DANIELLE BALLANTYNE (February 27, 2026)

The Radiant Dark

Book Cover
Alexandra Oliva
SJP Lit
Hardcover $28.95 (416pp)
978-1-63893-252-9
Buy: Local Bookstore (Bookshop)

The discovery of an alien communication changes a family’s trajectory in Alexandra Oliva’s rich speculative novel The Radiant Dark.

When scientists announce that a repeating light pattern is a message from extraterrestrials, Carol drops her newborn son, Michael. Later, she names her daughter Rosanna, after the Rossians, the beings discovered the night she was conceived. Overwhelmed by simmering anger and resentment toward her husband, Carol resolves to be the best mother. In the years between the global response to the Rossians and beyond, Carol, Michael, and Ro navigate a world wherein aliens exist, and families still split like light in a prism.

A sense of wonder permeates after the discovery of the Rossians, though the story remains grounded because of its heartbreaking missteps and resonant triumphs. Even as Michael and Ro repeat the patterns of Carol’s childhood, like being adultified, cast as emotional caretakers, and filled with unresolved anger, the trio’s fraught connections to one another are centering.

Explanations of the science underpinning deep space communication are found throughout the book. Concepts in the field of space science are illustrated by the content and analysis of the messages traded between the species. The book’s timeline spans over thirty years, settling on pivotal years that coincide with life events and scientific milestones.

The narrative excavates the emotional and psychological trauma of the core family through their engagement or disengagement with Rossian existence: Carol turns to spirituality, Ro turns to science, and Michael turns to nature. By following their parallel approaches, often in consecutive sections, the book shows how the ties that bind them stretch thin but do not break.

The Radiant Dark is a poignant first contact novel about the universal search for belief, connection, and understanding.

DONTANá MCPHERSON-JOSEPH (February 27, 2026)

Farewell Tangier

Book Cover
Salma El Moumni
Lynn E. Palermo, translator
Seagull Books
Softcover $21.00 (112pp)
978-1-80309-620-9
Buy: Local Bookstore (Bookshop)

In Salma El Moumni’s sinuous novel Farewell Tangier, a young Moroccan woman struggles with self-doubt, body dysmorphia, and cultural and sexual repression.

From the age of ten, Alia notices men pursuing her with territorial aggression, as, in Tangier, men can fondle, accost, and sexually assault women with relative impunity. The leers and advances increase as she becomes more curvy and mature. Mystified by such behavior in her late teenage years, Alia uses her cellphone camera to take intimate photographs of her body. The photographs are for her own contemplation; she does not share them. She also worries about Moroccan law, which prohibits “voluntary nudity” and punishes violators with imprisonment.
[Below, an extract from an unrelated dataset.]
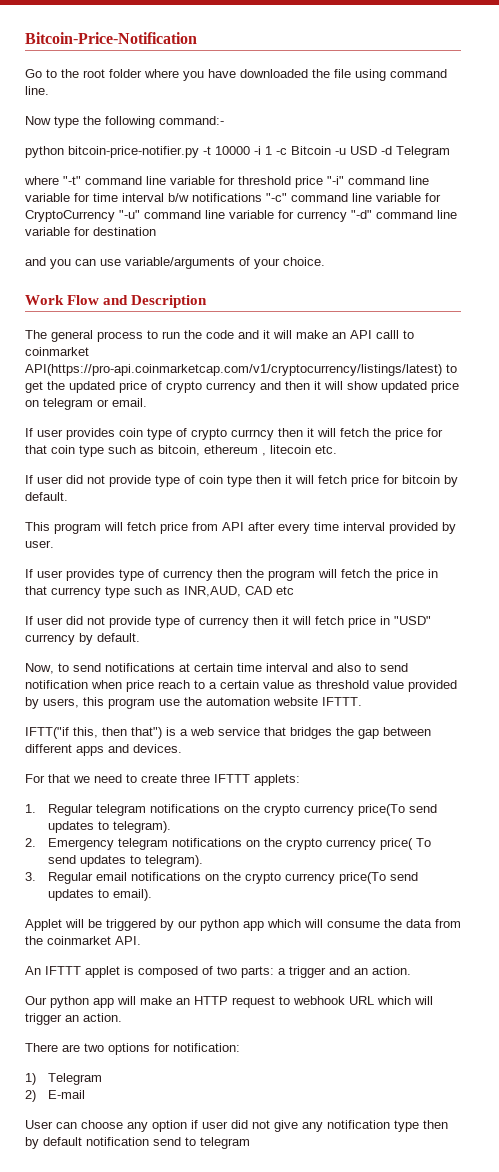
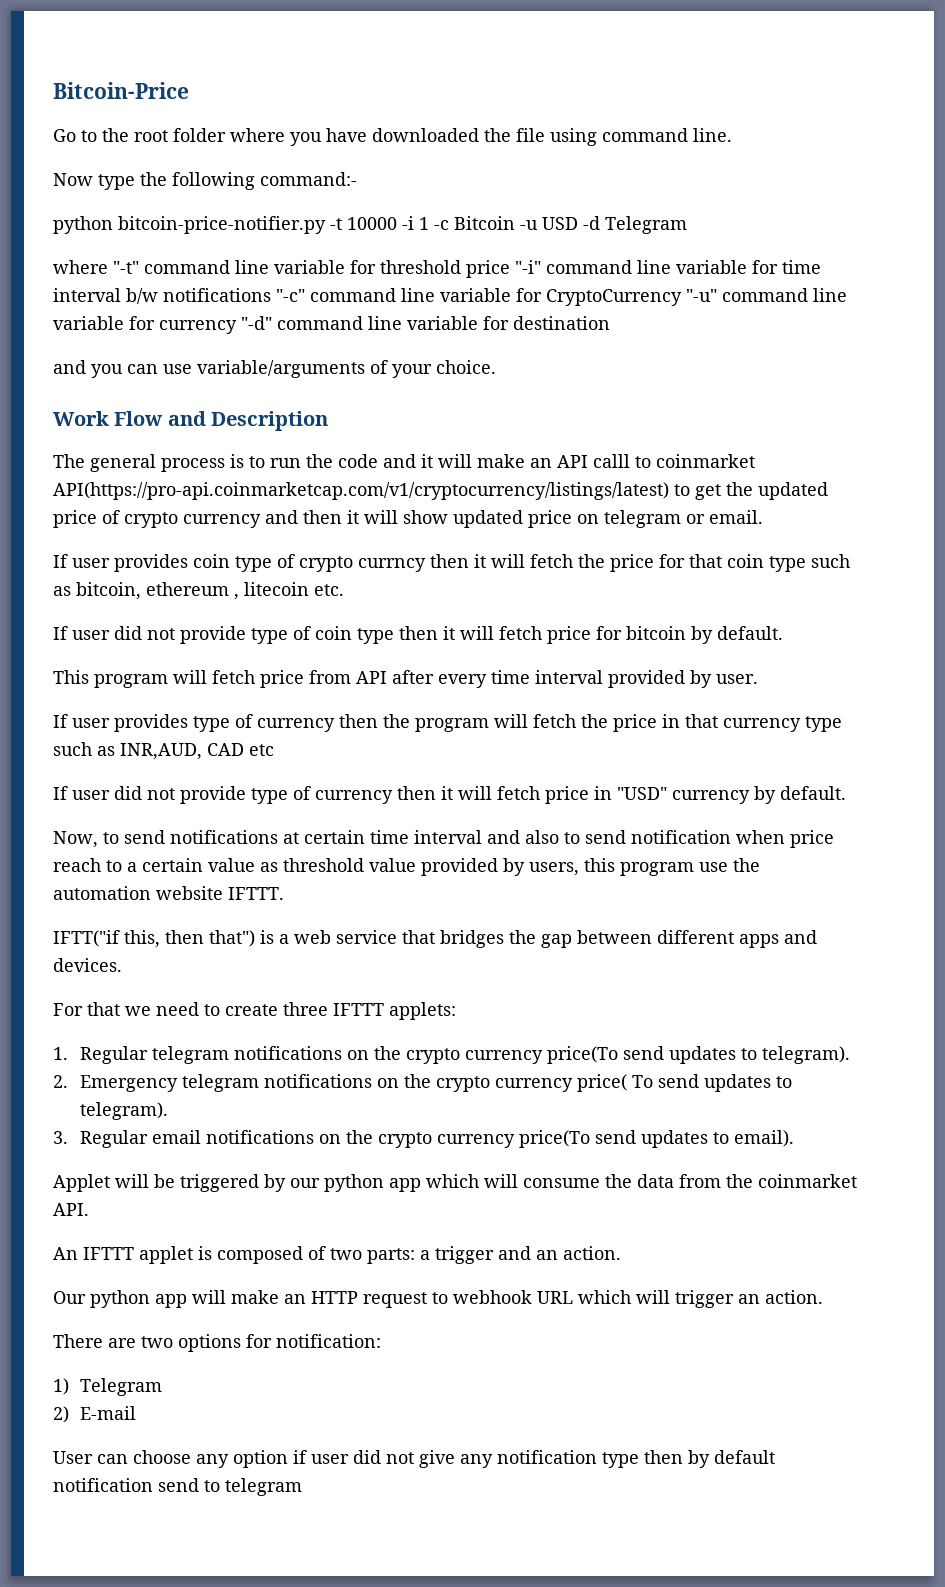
[25,32,197,44] Bitcoin-Price-Notification -> [53,82,189,99] Bitcoin-Price
(143, 336) none -> [230,454,244,468] is

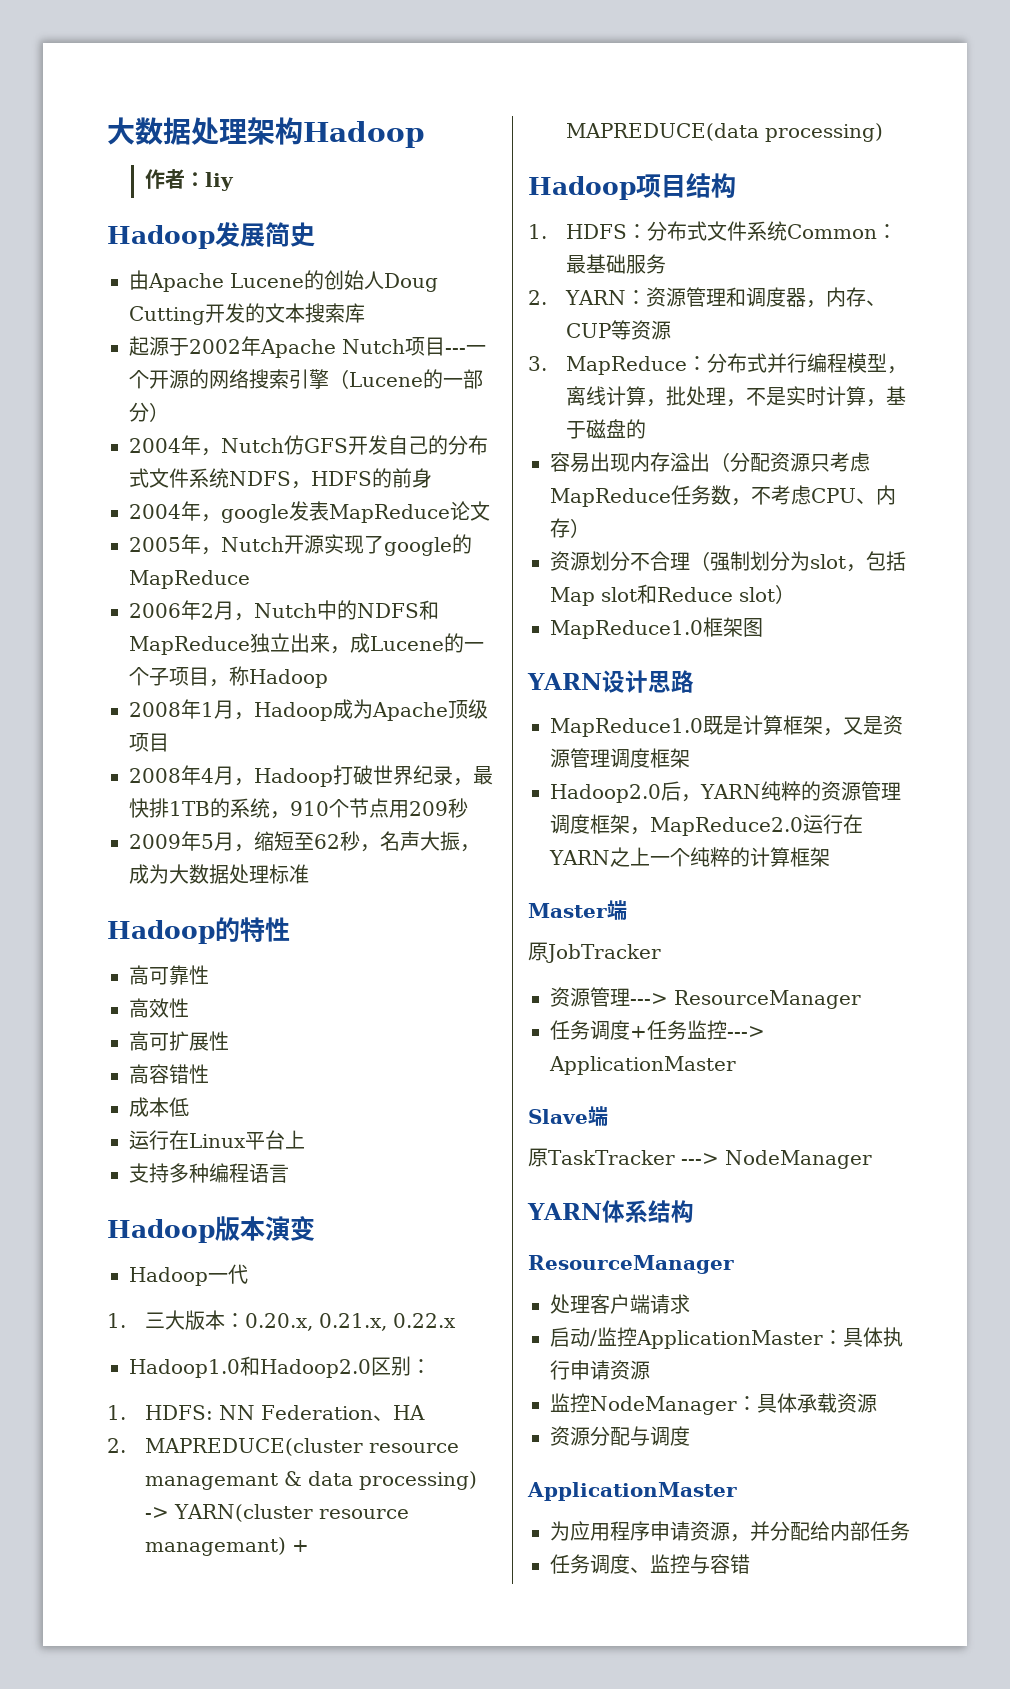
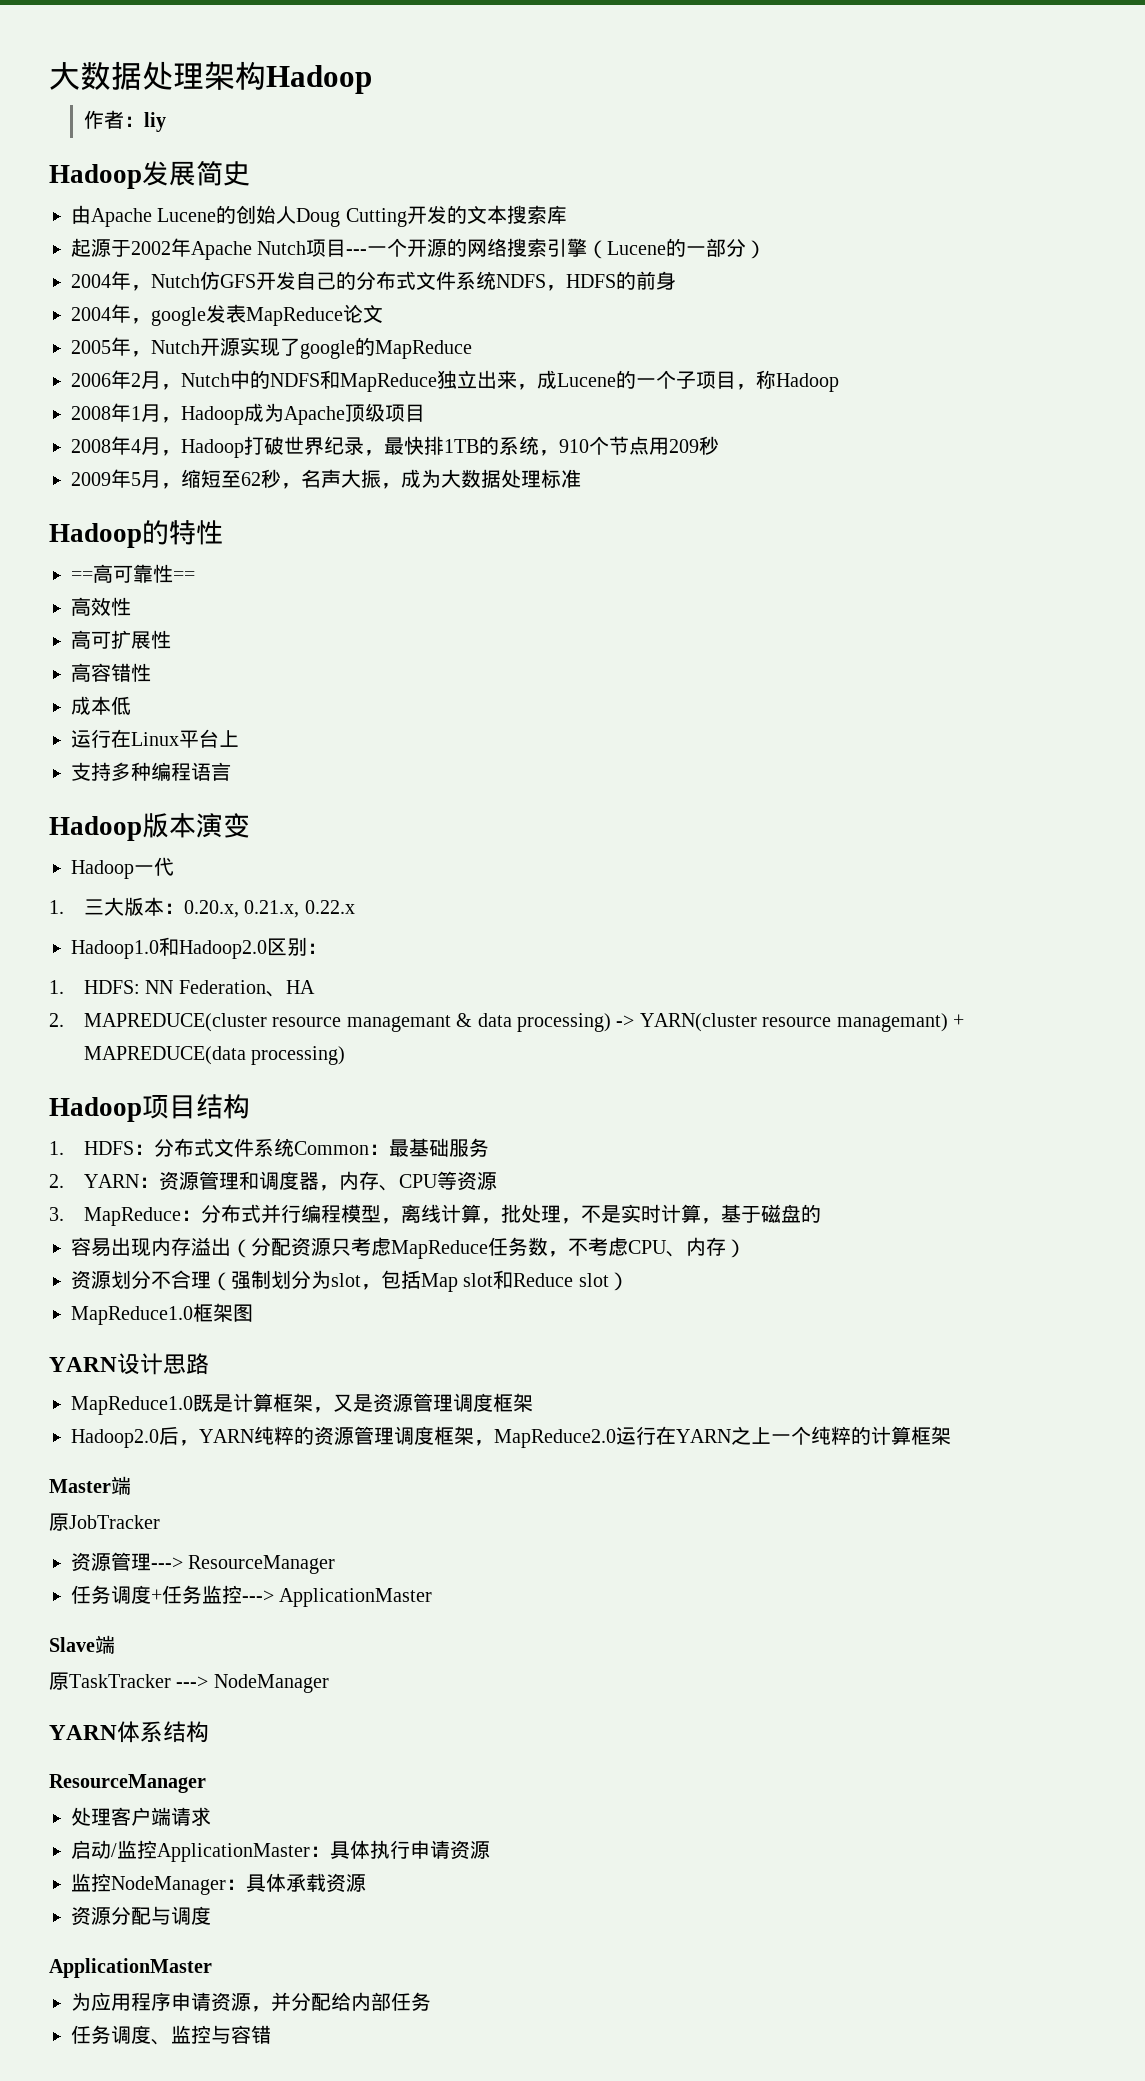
(290, 929) none -> [71,571,93,581] ==
(209, 975) none -> [173,571,195,581] ==
[566,323,612,338] CUP -> [398,1174,438,1188] CPU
After a brief involvement with Quentin, a fellow student and French expatriate, Alia is shocked to discover her photographs on Instagram. Though she cannot verify whether manipulative Quentin posted the pictures, she watches as the view counts for the images increase with unnerving rapidity. Terrified of being arrested, she also dreads her father’s impending wrath regarding the pictures.

Narrated with detached urgency, the taut and spiraling narrative conveys Alia’s feelings of yearning and entrapment well. After moving to Lyon, she feels like she lives in “the crack” between “two worlds”; though she has more freedom in France, she is haunted by Tangier’s “salty air” and “streets scented with incense.” Further conflicted by neocolonial “inferiority” and her bisexual attractions, Alia’s observation of Lyon’s Pride Parade is depicted with poignant intensity. Amid exuberant crowds and colorful flags, “bare-breasted women” march with confidence; Alia’s eyes flood with tears as she realizes that liberation is “within reach,” if she can “stop feeling shame.”

A sensual and unsettling novel, Farewell Tangier centers a woman moving beyond cultural and technological subjugation to seek her true self.